Look for the word "right" in the records, and copy each line where it appears.

§ **Available data**:

Start of Block

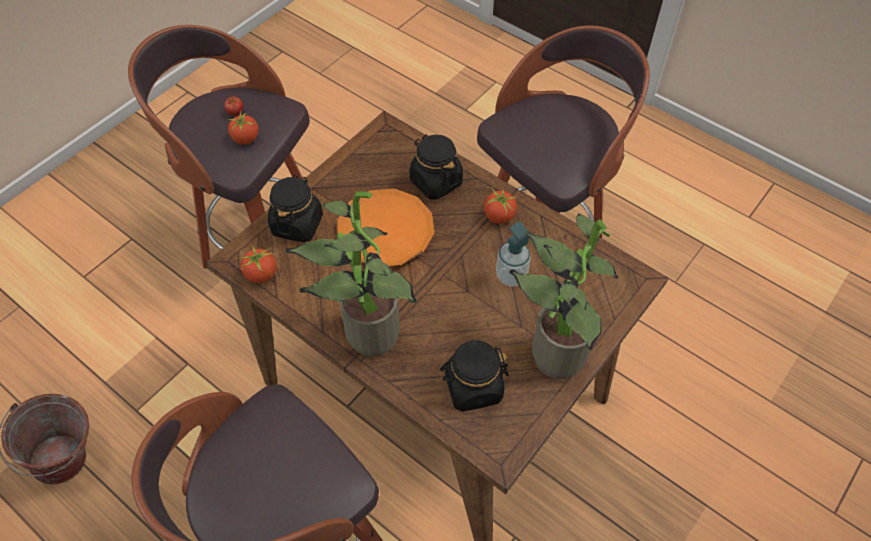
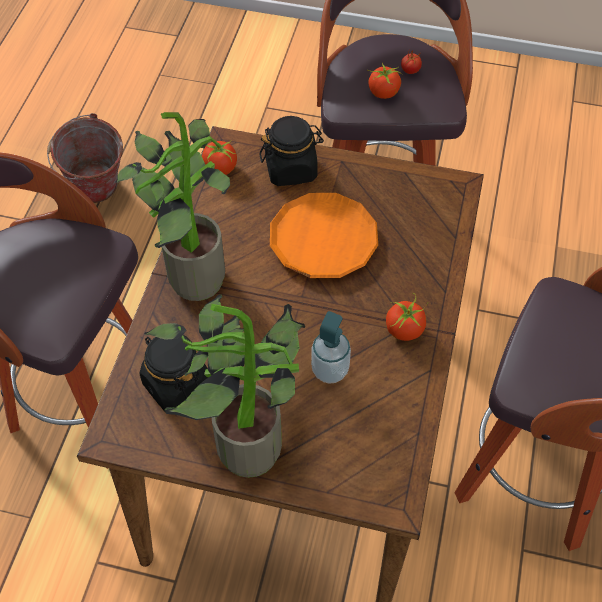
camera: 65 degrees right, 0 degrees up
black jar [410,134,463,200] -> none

End of Block
Start of Block

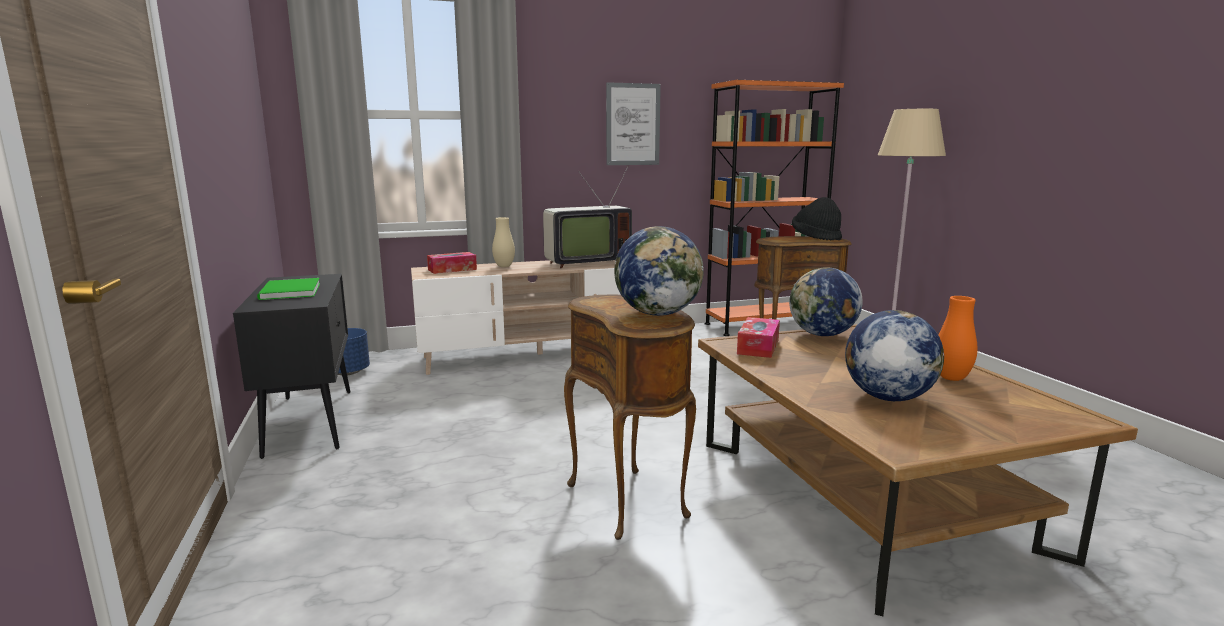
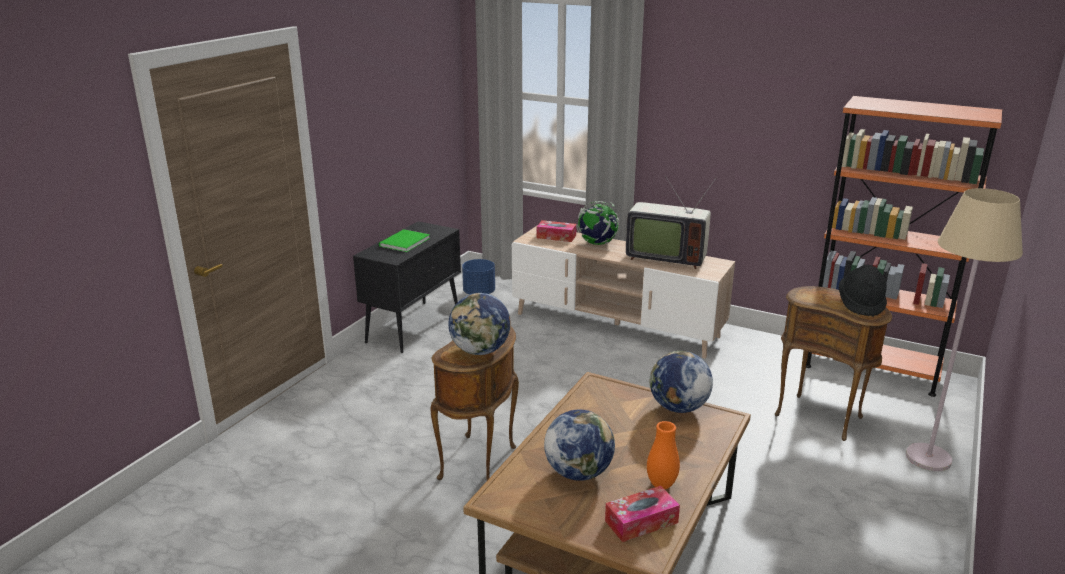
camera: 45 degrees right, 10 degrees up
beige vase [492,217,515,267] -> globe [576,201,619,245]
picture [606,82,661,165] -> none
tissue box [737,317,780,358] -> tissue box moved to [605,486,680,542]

End of Block

§ **Reply to the exercise**:
camera: 65 degrees right, 0 degrees up
camera: 45 degrees right, 10 degrees up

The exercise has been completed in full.